Belarus: Support to the judicial reform in the Republic of Belarus
The Project “Supporting implementation of the judicial reform in Belarus” was implemented by the Council of Europe from 1 September 2017 to 31 December 2018.
The project was aimed at providing assistance to the national authorities in improving mediation and the judicial system in order to provide a better forum for the resolution of civil disputes. It was also aimed at contributing to the Council of Europe’s (CoE) efforts to maintain political dialogue with the authorities of Belarus, to ensure a stronger involvement of Belarus in the common European legal space and lead eventually to a rapprochement and accession of Belarus to the CoE on the basis of the Organisation’s values and principles, as envisaged by Action Plan for Belarus and PACE and CM documents on Belarus.
The project provided recommendations concerning the possible ways to improve mediation in Belarus, contributed to a better understanding by the authorities of the requirements of Article 6 of the European Convention on Human Rights, and to the familiarization of judges, including court presidents, with CoE standards and good practices which will enable them to carry out their functions more efficiently.
Trust and a good working relationship were established between the CoE team and the national authorities, which lay basis for more efficient co-operation in the future, namely within the framework of the new project concerning judiciary and mediation in Belarus which is a part of the PGG II action starting on 1 January 2019 and ending on 31 December 2020.
Activities aimed at building capacity of the judiciary
In co-operation with the Supreme Court, the project organised a seminar on European standards concerning the length of proceedings in non-criminal cases on 14 September 2018 in Minsk for a group of 50 civil court judges.
A study visit to Strasbourg was organised by the project team in November 2018 for a group of ten Belarusian court presidents, which included presidents of town, district and appeal courts. The presidents were familiarised with the work of CoE bodies related to the judiciary and CoE standards relating to the work of court presidents, in particular, CCJE Opinion No. 19.
Further, an international expert prepared a study on use of the notion of “criminal misdeameanour” in different jurisdictions and its compliance with Article 6 of ECHR, including reasonable length requirements. The study was presented on 4 December 2018 in Minsk at a round table organised jointly by the CoE and the Supreme Court. The round table was attended by representatives of the Supreme Court, the Prosecutor General’s Office and the Investigative Committee. The participants highly appreciated the information contained in the study and agreed to take it into consideration when deciding whether the notion of “criminal misdeameanour” should be introduced into the legislation of Belarus.
On 19 December 2018, a conference was organised in Minsk on Article 6 requirements, with a special emphasis on reasonable length requirements. The conference was jointly organized by the project and the Supreme Court and was attended by 50 Supreme Court judges. A very positive feedback was received from the Supreme Court and the Ministry of Foreign Affairs.

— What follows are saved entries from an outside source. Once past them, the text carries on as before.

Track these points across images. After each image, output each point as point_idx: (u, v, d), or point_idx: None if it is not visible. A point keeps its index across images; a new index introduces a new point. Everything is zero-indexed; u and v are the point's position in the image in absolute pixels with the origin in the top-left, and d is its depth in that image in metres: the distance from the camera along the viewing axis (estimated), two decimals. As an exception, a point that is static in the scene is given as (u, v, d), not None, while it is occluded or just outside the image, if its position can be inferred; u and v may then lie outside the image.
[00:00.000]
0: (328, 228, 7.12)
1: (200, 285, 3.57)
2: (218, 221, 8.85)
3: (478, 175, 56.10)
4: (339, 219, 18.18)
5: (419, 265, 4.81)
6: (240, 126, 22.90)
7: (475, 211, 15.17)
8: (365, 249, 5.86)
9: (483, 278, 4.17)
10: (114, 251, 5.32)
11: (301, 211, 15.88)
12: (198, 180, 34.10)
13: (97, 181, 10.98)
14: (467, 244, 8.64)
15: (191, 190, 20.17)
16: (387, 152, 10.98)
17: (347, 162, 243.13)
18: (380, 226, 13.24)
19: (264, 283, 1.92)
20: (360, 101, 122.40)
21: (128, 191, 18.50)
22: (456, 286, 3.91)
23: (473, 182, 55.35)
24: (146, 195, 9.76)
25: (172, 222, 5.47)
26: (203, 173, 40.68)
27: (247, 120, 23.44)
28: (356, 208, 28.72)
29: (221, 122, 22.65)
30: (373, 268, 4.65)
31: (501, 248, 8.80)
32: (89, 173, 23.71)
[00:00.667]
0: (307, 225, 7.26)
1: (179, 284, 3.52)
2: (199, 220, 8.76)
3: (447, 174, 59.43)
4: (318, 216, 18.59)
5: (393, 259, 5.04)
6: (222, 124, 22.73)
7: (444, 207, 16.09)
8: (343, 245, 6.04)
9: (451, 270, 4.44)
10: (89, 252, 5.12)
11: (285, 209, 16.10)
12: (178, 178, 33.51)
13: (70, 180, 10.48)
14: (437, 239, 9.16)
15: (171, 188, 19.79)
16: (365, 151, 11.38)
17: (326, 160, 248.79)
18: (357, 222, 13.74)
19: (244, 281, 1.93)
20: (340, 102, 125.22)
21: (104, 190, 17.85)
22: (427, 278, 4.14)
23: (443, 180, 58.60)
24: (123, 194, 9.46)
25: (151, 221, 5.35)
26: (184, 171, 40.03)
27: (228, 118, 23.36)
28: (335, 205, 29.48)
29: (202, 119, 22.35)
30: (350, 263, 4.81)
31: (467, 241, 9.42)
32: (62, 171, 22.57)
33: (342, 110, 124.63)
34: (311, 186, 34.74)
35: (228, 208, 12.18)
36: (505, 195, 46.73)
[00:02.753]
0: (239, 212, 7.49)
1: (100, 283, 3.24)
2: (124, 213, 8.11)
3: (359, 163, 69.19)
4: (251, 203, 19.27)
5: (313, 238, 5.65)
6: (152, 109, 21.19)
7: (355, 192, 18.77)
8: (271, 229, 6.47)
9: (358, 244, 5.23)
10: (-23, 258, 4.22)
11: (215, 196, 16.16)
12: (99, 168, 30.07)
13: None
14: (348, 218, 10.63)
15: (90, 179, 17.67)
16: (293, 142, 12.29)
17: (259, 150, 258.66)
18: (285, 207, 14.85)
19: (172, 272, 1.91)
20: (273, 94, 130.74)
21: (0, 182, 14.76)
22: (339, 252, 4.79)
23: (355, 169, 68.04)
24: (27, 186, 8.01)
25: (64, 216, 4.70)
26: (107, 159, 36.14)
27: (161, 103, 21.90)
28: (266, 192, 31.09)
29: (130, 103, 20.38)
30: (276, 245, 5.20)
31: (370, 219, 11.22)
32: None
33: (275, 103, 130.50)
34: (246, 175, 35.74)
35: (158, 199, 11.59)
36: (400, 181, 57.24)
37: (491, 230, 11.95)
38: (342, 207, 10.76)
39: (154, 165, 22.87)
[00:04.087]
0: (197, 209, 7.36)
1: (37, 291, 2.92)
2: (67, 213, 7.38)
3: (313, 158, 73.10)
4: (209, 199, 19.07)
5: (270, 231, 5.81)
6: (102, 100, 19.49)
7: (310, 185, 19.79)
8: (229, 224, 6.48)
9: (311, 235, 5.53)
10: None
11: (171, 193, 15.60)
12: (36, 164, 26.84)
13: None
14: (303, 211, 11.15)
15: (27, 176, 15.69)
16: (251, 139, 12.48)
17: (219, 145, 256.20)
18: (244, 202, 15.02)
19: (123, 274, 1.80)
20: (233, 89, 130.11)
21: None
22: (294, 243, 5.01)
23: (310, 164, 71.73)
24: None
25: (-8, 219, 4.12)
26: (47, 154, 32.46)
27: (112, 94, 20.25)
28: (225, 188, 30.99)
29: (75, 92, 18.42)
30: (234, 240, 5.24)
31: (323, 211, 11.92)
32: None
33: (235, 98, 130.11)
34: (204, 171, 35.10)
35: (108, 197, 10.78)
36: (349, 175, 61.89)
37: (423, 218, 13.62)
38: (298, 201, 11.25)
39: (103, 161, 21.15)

Activities aimed at improving mediation in Belarus
On 27 July 2018 the project organised a meeting in Minsk between the working group and two international experts on mandatory mediation. Members of the working group found the information received during the visit and the meeting to be very useful and agreed to take it into account while preparing the mediation reform.
In September 2018, an international expert carried out a needs assessment mission to Minsk. The expert provided a report describing the existing situation with mediation and proposed suggestions for further improvement. The expert’s report was presented and discussed at a round table in Minsk on 23 November 2018. The mediators and the Ministry of Justice highly appreciated the report and agreed to take the consultant’s proposals into consideration while developing the concept of a future reform aimed at improving mediation in Belarus.
Following the expert’s recommendations, in November 2018 the project organised a study visit to Italy for a working group preparing the new draft legislation on mediation, including elements of mandatory mediation. Italy was chosen for the study visit because it has the most advanced mandatory mediation system in Europe.